Латы стерли с себя пыль и обернулись.
— Люди делятся на две категории, — продолжал Онегин. — Те, которые сидят на трубах, и те, которым нужны деньги.
— На трубе сижу я? — спросил Дон Кихот.
Онегин кивнул.
— Коли ваша милость намерена на каждом шагу напоминать мне о долге… — начал было Рыцарь Печального Образа, но Онегин перебил его:
— Да, намерена, наша милость очень даже намерена. Гони деньги, мне хоть трихопол с тинидазолом купить; на антибиотики — с Санчо стрясу.
— Когда кто-нибудь из рыцарей в беде и выручить его может только какой-нибудь другой рыцарь… — Дон Кихот нащупал в латах лаз и достал оттуда две замусоленные бумажки по пять долларов. — Достославный рыцарь Дон Кихот Ламанчский завершил и довел до конца приключение с графиней Трифальди, именуемою также дуэньей Гореваной, что доставило ему несказанное удовольствие.
— Как, и с дуэньей Гореваной?
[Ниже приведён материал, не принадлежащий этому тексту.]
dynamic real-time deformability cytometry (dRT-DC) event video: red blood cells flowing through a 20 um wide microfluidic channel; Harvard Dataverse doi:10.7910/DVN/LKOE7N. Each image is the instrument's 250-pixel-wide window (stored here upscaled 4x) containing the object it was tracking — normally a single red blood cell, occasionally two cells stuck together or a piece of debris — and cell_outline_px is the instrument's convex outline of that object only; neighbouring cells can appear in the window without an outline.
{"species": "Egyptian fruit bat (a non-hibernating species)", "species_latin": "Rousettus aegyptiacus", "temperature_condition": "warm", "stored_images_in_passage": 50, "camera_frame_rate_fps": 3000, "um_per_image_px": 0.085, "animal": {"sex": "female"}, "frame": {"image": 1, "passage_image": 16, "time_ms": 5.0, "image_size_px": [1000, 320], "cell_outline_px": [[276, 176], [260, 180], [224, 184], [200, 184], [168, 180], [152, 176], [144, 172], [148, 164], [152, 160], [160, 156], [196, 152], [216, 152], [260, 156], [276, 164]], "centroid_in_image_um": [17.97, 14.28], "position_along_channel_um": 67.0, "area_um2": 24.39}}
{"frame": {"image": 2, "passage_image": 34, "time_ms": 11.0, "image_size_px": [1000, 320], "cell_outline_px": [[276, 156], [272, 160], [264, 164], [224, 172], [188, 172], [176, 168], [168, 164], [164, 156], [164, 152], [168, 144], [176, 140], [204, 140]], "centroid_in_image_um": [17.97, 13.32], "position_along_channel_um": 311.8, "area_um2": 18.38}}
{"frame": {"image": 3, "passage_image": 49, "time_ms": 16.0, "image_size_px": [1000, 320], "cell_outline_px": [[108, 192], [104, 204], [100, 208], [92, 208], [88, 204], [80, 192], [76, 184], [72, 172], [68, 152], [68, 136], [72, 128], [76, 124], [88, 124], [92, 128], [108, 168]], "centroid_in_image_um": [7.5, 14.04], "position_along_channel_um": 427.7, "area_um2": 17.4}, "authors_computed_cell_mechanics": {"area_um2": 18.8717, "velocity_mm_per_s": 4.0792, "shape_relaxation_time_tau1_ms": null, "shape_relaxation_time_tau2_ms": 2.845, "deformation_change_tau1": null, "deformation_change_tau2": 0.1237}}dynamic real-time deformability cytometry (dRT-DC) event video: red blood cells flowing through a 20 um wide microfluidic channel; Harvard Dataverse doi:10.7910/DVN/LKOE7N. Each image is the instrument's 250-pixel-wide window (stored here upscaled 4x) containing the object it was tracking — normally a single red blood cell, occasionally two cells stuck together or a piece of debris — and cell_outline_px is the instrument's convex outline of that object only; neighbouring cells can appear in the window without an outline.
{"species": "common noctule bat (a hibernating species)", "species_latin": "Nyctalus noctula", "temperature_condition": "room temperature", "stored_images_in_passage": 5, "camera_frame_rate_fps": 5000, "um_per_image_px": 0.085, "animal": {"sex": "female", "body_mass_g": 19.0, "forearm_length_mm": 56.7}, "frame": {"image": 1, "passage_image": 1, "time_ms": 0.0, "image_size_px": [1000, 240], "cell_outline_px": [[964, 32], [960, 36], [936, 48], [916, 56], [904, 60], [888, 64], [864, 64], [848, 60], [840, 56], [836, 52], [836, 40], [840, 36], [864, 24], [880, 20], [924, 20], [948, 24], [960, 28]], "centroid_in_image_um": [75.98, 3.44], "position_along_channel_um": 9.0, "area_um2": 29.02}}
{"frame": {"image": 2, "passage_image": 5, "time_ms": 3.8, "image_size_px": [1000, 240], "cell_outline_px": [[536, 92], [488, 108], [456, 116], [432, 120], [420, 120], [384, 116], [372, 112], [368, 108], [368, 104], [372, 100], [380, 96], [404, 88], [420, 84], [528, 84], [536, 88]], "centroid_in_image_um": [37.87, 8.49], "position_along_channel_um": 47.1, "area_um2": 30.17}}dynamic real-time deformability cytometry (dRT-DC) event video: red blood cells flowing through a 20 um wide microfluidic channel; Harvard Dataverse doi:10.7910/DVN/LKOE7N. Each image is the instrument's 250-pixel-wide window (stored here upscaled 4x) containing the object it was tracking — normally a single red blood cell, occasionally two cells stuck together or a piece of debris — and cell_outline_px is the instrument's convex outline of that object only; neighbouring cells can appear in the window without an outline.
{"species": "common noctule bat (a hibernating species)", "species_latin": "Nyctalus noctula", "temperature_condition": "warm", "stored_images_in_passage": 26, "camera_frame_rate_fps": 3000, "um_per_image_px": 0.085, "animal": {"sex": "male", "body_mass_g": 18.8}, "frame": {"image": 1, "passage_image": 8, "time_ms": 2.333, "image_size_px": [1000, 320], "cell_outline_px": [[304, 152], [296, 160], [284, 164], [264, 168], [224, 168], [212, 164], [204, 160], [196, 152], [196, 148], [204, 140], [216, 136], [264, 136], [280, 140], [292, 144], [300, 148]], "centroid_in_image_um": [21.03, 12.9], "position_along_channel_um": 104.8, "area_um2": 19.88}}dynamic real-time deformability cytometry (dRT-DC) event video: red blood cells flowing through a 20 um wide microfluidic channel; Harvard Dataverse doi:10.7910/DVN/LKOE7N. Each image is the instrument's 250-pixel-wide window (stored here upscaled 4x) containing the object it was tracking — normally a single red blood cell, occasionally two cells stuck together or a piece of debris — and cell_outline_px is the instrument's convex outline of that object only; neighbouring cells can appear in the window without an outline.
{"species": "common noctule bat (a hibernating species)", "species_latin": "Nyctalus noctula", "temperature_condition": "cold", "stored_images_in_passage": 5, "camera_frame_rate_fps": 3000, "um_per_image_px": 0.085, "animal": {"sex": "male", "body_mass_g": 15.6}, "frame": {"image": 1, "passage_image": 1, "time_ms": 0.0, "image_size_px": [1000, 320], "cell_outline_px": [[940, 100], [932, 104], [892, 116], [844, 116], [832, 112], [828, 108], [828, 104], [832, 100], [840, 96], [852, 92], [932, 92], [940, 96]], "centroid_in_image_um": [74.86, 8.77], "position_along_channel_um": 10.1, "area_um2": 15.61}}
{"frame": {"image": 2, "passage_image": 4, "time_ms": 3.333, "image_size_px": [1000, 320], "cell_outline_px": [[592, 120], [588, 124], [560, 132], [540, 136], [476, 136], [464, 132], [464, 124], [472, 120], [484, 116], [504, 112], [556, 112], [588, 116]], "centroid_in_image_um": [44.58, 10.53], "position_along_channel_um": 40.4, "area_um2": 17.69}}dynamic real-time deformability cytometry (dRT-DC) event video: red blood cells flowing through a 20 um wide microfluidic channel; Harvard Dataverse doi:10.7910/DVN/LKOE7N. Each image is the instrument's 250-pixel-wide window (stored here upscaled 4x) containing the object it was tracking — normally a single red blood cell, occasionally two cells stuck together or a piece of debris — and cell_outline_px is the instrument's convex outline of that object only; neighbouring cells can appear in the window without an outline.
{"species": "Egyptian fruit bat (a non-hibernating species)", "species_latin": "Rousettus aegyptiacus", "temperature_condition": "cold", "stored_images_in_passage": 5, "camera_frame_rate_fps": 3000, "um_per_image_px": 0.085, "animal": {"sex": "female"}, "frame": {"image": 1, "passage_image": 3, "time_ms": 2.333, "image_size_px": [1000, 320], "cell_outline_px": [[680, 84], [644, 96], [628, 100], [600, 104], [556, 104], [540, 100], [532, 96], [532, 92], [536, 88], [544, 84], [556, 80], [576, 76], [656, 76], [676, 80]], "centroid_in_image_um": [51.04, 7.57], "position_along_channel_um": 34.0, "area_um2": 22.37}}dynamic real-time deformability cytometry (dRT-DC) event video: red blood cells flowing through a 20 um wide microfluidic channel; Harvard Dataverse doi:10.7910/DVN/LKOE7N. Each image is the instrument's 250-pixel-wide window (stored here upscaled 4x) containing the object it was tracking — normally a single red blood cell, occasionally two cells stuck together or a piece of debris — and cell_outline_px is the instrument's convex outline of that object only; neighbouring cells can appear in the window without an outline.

А мне Пелевина говорила, что ты только с Дульсинеей.
— Я — рыцарь. И как раз Этого Самого Ордена, сокращенно — ЭСО. Не верь никому, Онегин. Из жизни этой вывел я аксиому: все несчастья наши — любовного характера!
— Уж не влюблен ли часом сам достославный Кихот? — оживился Онегин, засовывая мятую зелень в карман.
— Пушкин не делал тебя таким циничным. Кто же сделал тебя таким? — участливо поинтересовался член ЭСО в латах.
— Женщины, старина, женщины. В них — корень зла, — патриархально, а потому противоестественно, вздохнул Онегин и поперхнулся словами.
— Но ведь у тебя есть Евангелина.
— Да, у меня есть Евангелина. Только она об этом не знает.
Процедуры Евангелина не любила. Во-первых, сначала нужно было отстоять очередь, во-вторых, залезть на кресло, оказавшись в самой своей беззащитной позе, а в-третьих, подвергнуться вливанию чего-то инородного в самую что ни на есть нутрь. К тому же, наизусть выученная дорога до заведения, приводящая в девятнадцатый кабинет, остохорошела до «мало не покажется», поэтому Евангелина грустила и одиноко пила таблетки. Как-то, сидя в очереди и услышав тихое: «Пелевина!» — она увидела Онегина.
Он был депрессивен, небрит, но не вызывал привычного раздражения.
— Ты долго еще? — спросил он.
— Полчаса, наверное, — ответила Евангелина, не удивившись его внезапному явлению. — Деньги, что ли, появились?
— Кихот отдал, вот еще с Санчо стрясу…
— Онегин, я хотела обои новые поклеить, веришь, нет? Опять на эту рвань смотреть, все деньги просадила…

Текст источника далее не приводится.